- TASK DIRECTIONS
Everything in the records except the pictures must be copied out exactly.

- MATERIAL FOR THE TASK
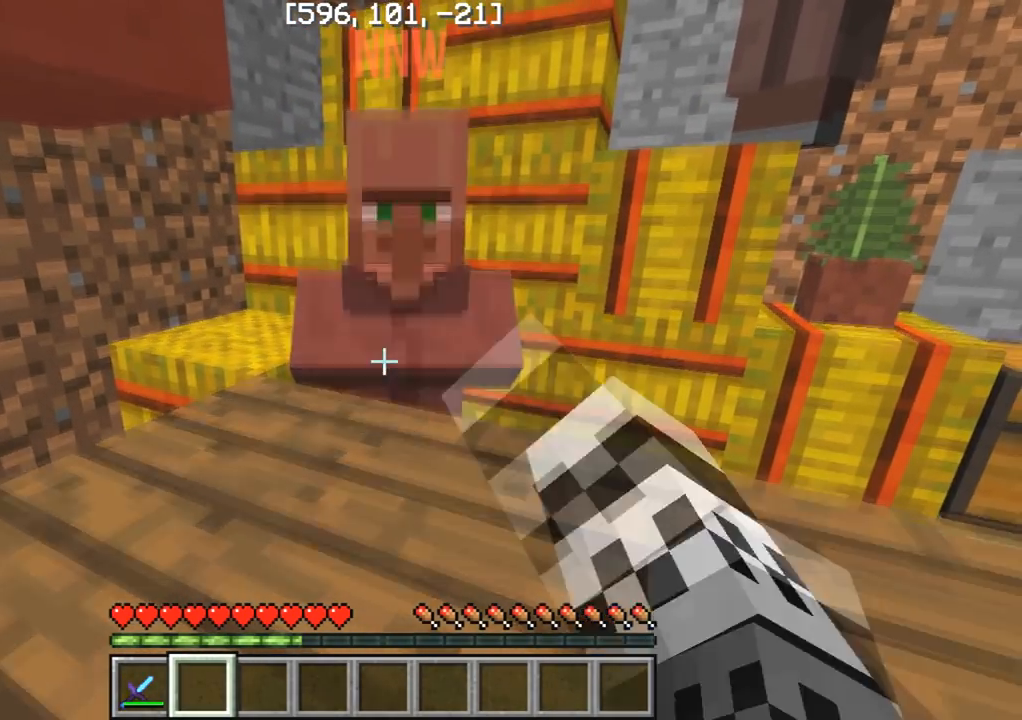
{"keys": ["d"], "events": [[317, "d", "down"]]}
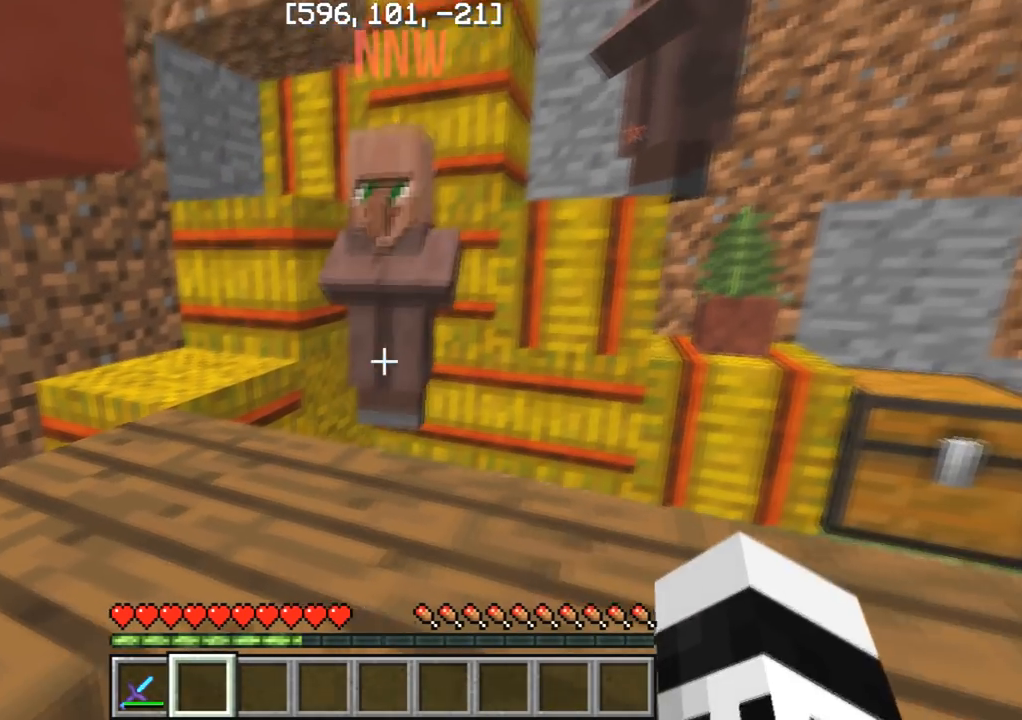
{"keys": [], "events": [[167, "s", "down"], [417, "s", "up"], [450, "d", "up"]]}
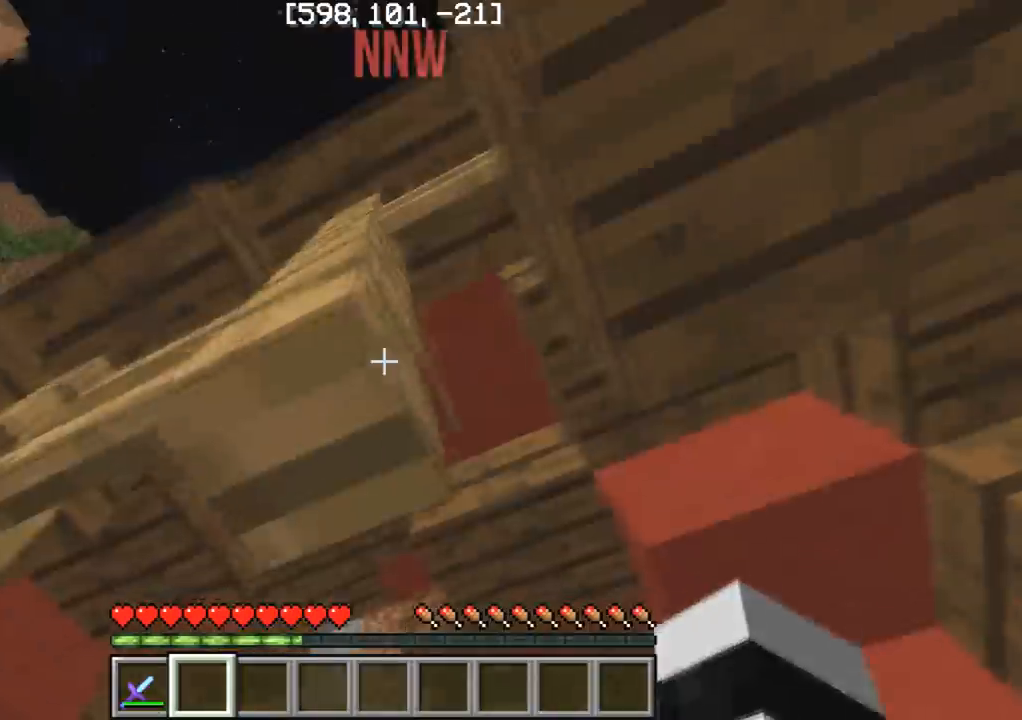
{"keys": ["w"], "events": [[267, "d", "down"], [433, "w", "down"], [500, "d", "up"]]}
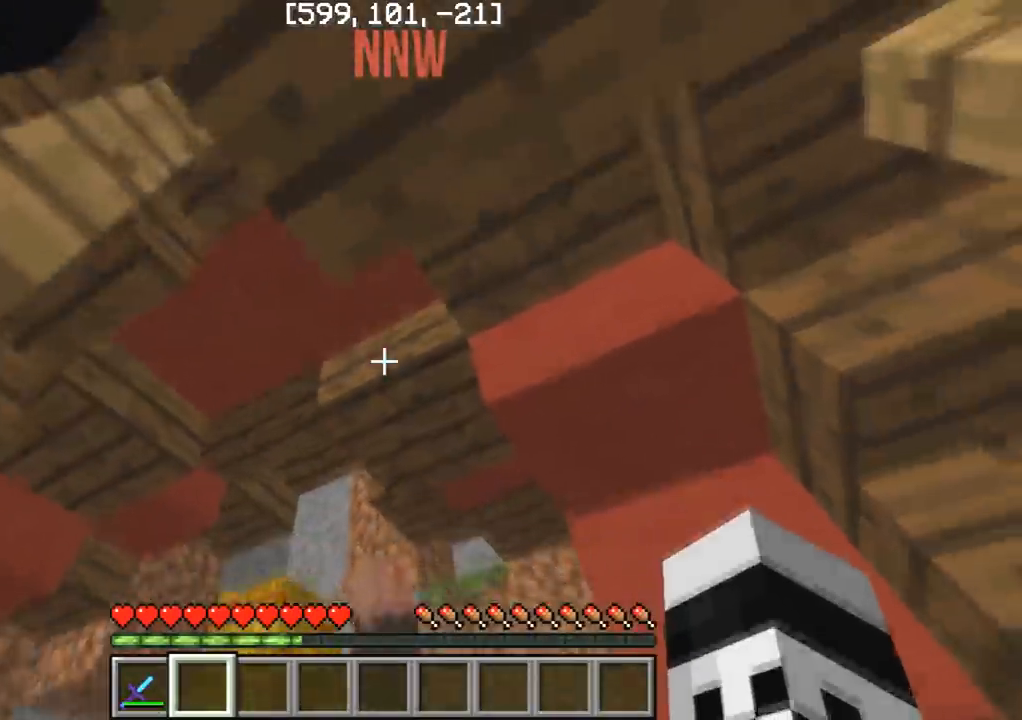
{"keys": ["d", "w"], "events": [[400, "d", "down"]]}
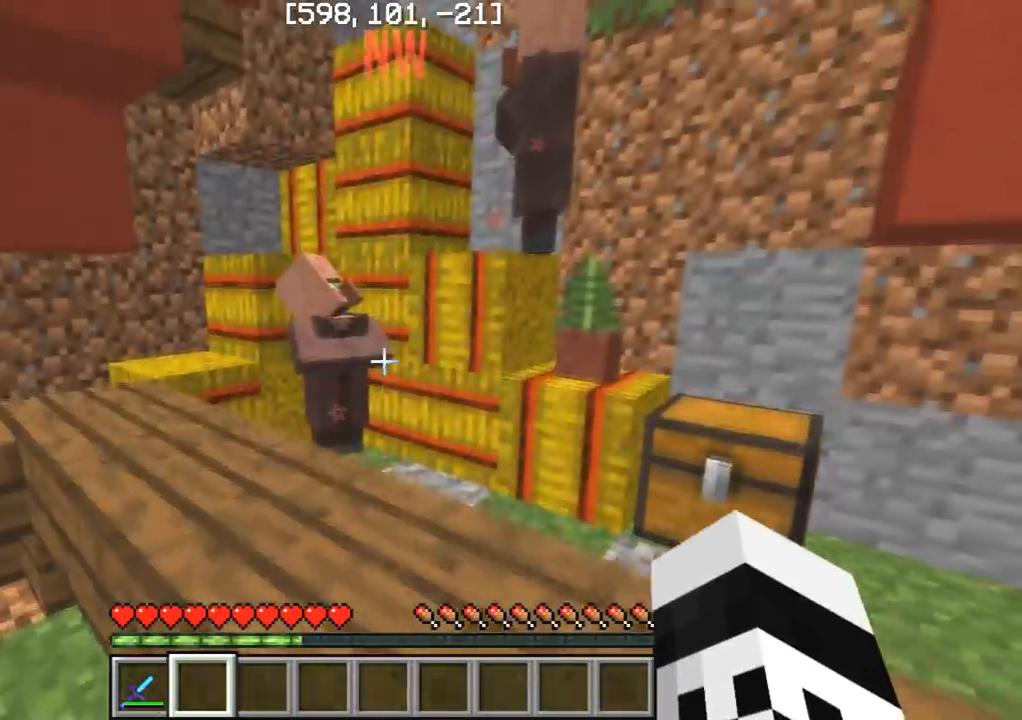
{"keys": ["w"], "events": [[333, "d", "up"]]}
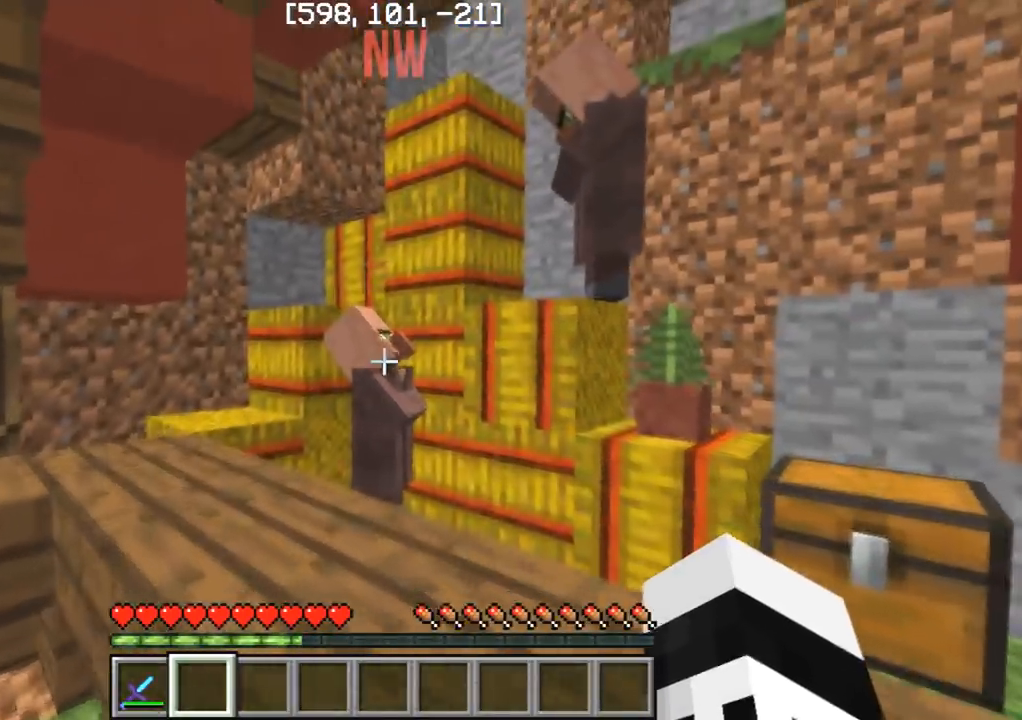
{"keys": [], "events": [[17, "w", "up"], [83, "d", "down"], [383, "d", "up"]]}
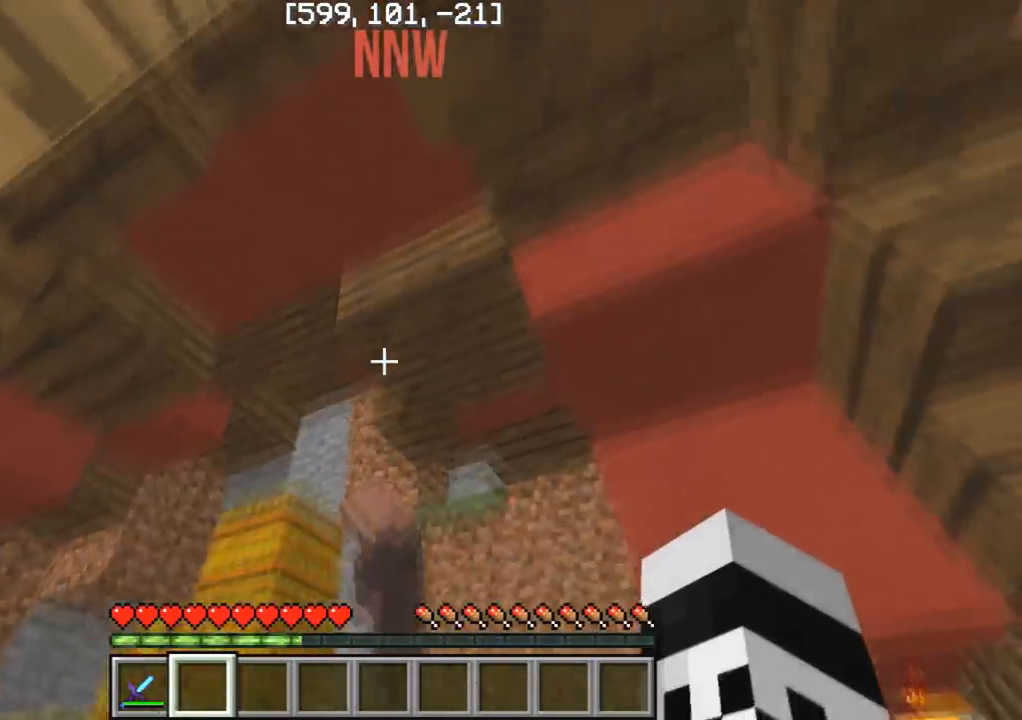
{"keys": ["a"], "events": [[417, "a", "down"]]}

- RESPONSE TO THE TASK
{"keys": ["d"], "events": [[317, "d", "down"]]}
{"keys": [], "events": [[167, "s", "down"], [417, "s", "up"], [450, "d", "up"]]}
{"keys": ["w"], "events": [[267, "d", "down"], [433, "w", "down"], [500, "d", "up"]]}
{"keys": ["d", "w"], "events": [[400, "d", "down"]]}
{"keys": ["w"], "events": [[333, "d", "up"]]}
{"keys": [], "events": [[17, "w", "up"], [83, "d", "down"], [383, "d", "up"]]}
{"keys": ["a"], "events": [[417, "a", "down"]]}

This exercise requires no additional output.